Beaucoup de siècles ont passé, la tombe a englouti des générations en masse ; triste, du haut de la montagne, le château désert contemple la vallée.

Et la nuit, au creux de la vallée, on entend des pas furtifs et mystérieux ; et lorsque sonne la douzième heure, les deux frères reprennent le combat.


4
LE PAUVRE PIERRE


Jean et Marguerite dansent ensemble, et causent joyeusement. Pierre se tient immobile et muet ; il est pâle comme de la craie.

Jean et Marguerite sont mari et femme, et resplendissent dans leurs habits de noces. Le pauvre Pierre se mord les doigts et porte des habits de tous les jours.

Pierre se parle bas à lui-même, et regarde tristement l’heureux couple : « Ah ! si je n’étais pas si raisonnable, dit-il, je me ferais quelque mal.

« Je porte en moi une douleur qui me déchire la poitrine, et en quelque lieu que je m’arrête ou que j’aille, elle me pousse en avant.
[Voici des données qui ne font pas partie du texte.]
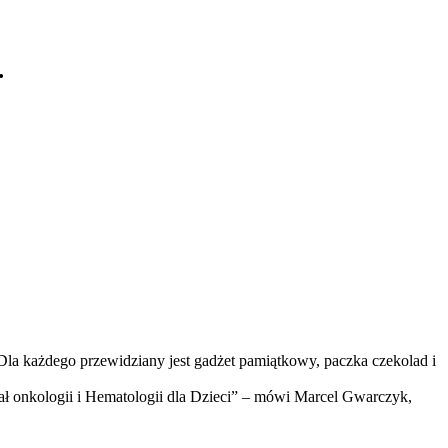
…
Dla każdego przewidziany jest gadżet pamiątkowy, paczka czekolad i
ał onkologii i Hematologii dla Dzieci” – mówi Marcel Gwarczyk,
« Elle m’entraîne vers ma bien-aimée, comme si la présence de Marguerite pouvait me guérir. Pourtant, dès que je suis sous ses regards, je ne peux rester en place.

« Je monte au haut de la montagne. Là, on est pourtant bien seul ; et si là-haut je m’arrête paisiblement, alors je m’arrête paisiblement et je pleure. »

Le pauvre Pierre arrive à pas lents, chancelant, craintif, pâle comme un mort ; les voisins se tiennent sur le chemin pour le regarder passer.